Intermittent Connectivity on Distributed Portgroups due to Physical Uplink Mismatch
search cancel

Intermittent Connectivity on Distributed Portgroups due to Physical Uplink Mismatch

book

Article ID: 438551

calendar_today

Updated On:

Products

VMware vSphere ESXi

Issue/Introduction

Virtual Machines (VMs) or VMkernel (VMK) adapters on a newly created Distributed Switch (vDS) portgroup experience intermittent network connectivity or a total loss of access when residing on a specific host. Troubleshooting may reveal:

  • MAC addresses are missing from the physical core switch for affected VMs.
  • vmkping tests fail to the default gateway from the affected host.
  • Connectivity is restored when the VM is vMotioned to a different host in the same cluster.
  • CDP or LLDP neighbor information shows discrepancies in port descriptions compared to physical cabling documentation.

Environment

VMware vSphere

Cause

In environments where a vDS uses multiple physical uplinks (vmnics) with load-balancing or teaming policies, one uplink may be correctly configured on the physical switch (e.g., VLAN trunking) while another is misconfigured or physically swapped. Because traffic can pin to a single uplink, the network may appear functional for some sessions but fail for others, creating the illusion of a random or vDS-wide failure.

Resolution

To verify if the issue is isolated to a specific physical uplink, use the esxtop utility to identify which uplink the affected VM or VMK is currently using.
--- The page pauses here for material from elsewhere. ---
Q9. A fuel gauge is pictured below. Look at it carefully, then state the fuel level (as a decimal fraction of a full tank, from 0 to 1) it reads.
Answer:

Verifying Uplink Binding with esxtop

  1. Log in to the ESXi host via SSH as root.
  2. Type esxtop and press Enter.
  3. Press n to switch to the Network view.
  4. Locate the VM or VMK adapter in the list.
  5. Observe the TEAM-PNIC column to identify which physical NIC (vmnicX) the traffic is currently pinned to.
  6. To test the alternative uplink, you may temporarily put the identified vmnic into an 'Unused' or 'Down' state at the portgroup level to force the traffic to failover to the other uplink.